- INSTRUCTION
Your output should be the lines from the one with "ستؤدي إلى كارثة" through the last line of the records below, exactly as written, minus the pictures.

(Page-level text extractions)
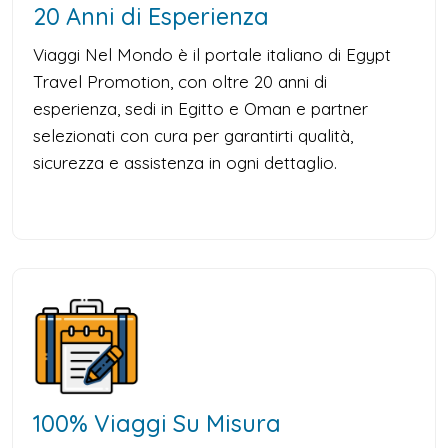
20 Anni di Esperienza
Viaggi Nel Mondo è il portale italiano di Egypt
Travel Promotion, con oltre 20 anni di
esperienza, sedi in Egitto e Oman e partner
selezionati con cura per garantirti qualità,
sicurezza e assistenza in ogni dettaglio.
100% Viaggi Su Misura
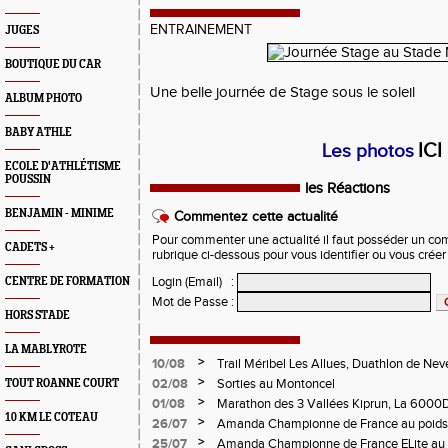
ENTRAINEMENT
JUGES
BOUTIQUE DU CAR
Une belle journée de Stage sous le soleil
ALBUM PHOTO
BABY ATHLE
ICI
Les photos
ECOLE D'ATHLÉTISME
POUSSIN
les Réactions
BENJAMIN - MINIME
Commentez cette actualité
Pour commenter une actualité il faut posséder un compt
CADETS +
rubrique ci-dessous pour vous identifier ou vous crée
Login (Email)
:
CENTRE DE FORMATION
Mot de Passe
:
HORS STADE
LA MABLYROTE
>
10/08
Trail Méribel Les Allues, Duathlon de Nev
>
02/08
Sorties au Montoncel
TOUT ROANNE COURT
>
01/08
Marathon des 3 Vallées Kiprun, La 6000D
10 KM LE COTEAU
Verticale d'Orcières, St Augustin
>
26/07
Amanda Championne de France au poids
>
25/07
Amanda Championne de France ELite au 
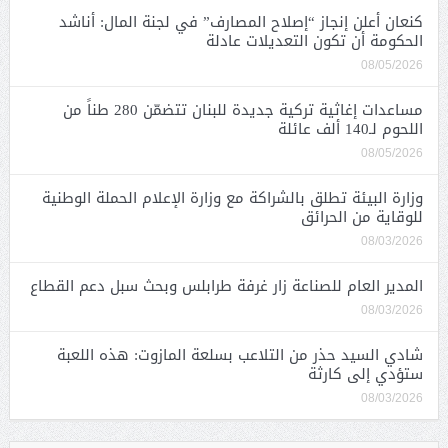
كنعان أعلن إنجاز “إصلاح المصارف” في لجنة المال: أناشد
الحكومة أن تكون التعديلات عادلة
08/05/2026
مساعدات إغاثية تركية جديدة للبنان تتضمّن 280 طناً من
اللحوم لـ140 ألف عائلة
08/05/2026
وزارة البيئة تطلق بالشراكة مع وزارة الإعلام الحملة الوطنية
للوقاية من الحرائق
08/03/2026
المدير العام للصناعة زار غرفة طرابلس وبحث سبل دعم القطاع
08/03/2026
شادي السيد حذر من التلاعب بسلعة المازوت: هذه اللعبة
ستؤدي إلى كارثة
08/03/2026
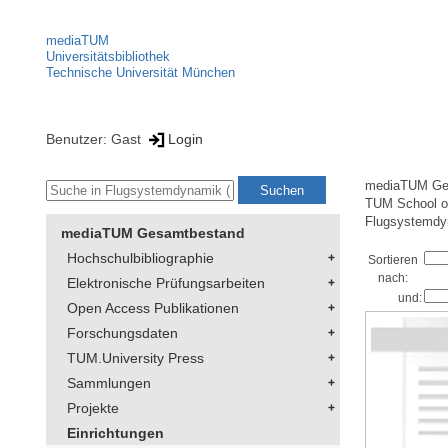
mediaTUM
Universitätsbibliothek
Technische Universität München
Benutzer: Gast
Login
mediaTUM Ge
TUM School of
Flugsystemdyn
mediaTUM Gesamtbestand
Hochschulbibliographie
Sortieren
nach:
Elektronische Prüfungsarbeiten
und:
Open Access Publikationen
Forschungsdaten
TUM.University Press
Sammlungen
Projekte
Einrichtungen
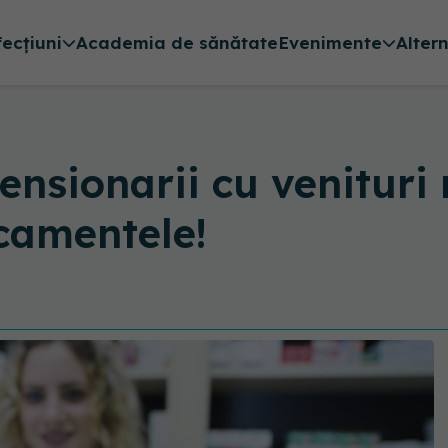
fecțiuni
Academia de sănătate
Evenimente
Alter
ensionarii cu venituri 
amentele!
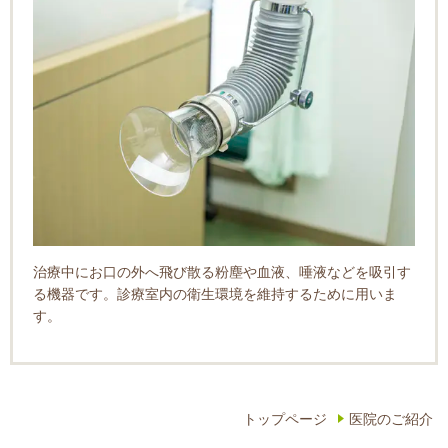
治療中にお口の外へ飛び散る粉塵や血液、唾液などを吸引す
る機器です。診療室内の衛生環境を維持するために用いま
す。
トップページ
医院のご紹介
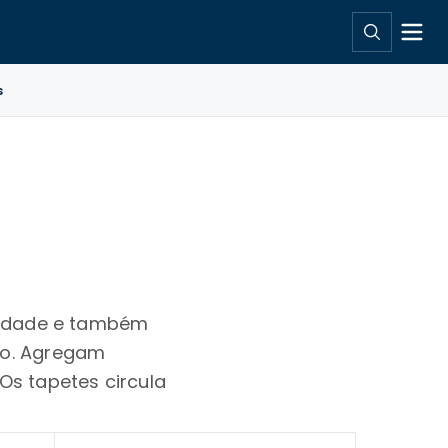
s
riedade e também
rão. Agregam
Os tapetes circula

- ANSWER SPACE
ستؤدي إلى كارثة
08/03/2026
mediaTUM
Universitätsbibliothek
Technische Universität München
Benutzer: Gast
Login
mediaTUM Ge
TUM School of
Flugsystemdyn
mediaTUM Gesamtbestand
Hochschulbibliographie
Sortieren
nach:
Elektronische Prüfungsarbeiten
und:
Open Access Publikationen
Forschungsdaten
TUM.University Press
Sammlungen
Projekte
Einrichtungen
fecțiuni
Academia de sănătate
Evenimente
Alter
ensionarii cu venituri 
amentele!
治療中にお口の外へ飛び散る粉塵や血液、唾液などを吸引す
る機器です。診療室内の衛生環境を維持するために用いま
す。
トップページ
医院のご紹介
s
riedade e também
rão. Agregam
Os tapetes circula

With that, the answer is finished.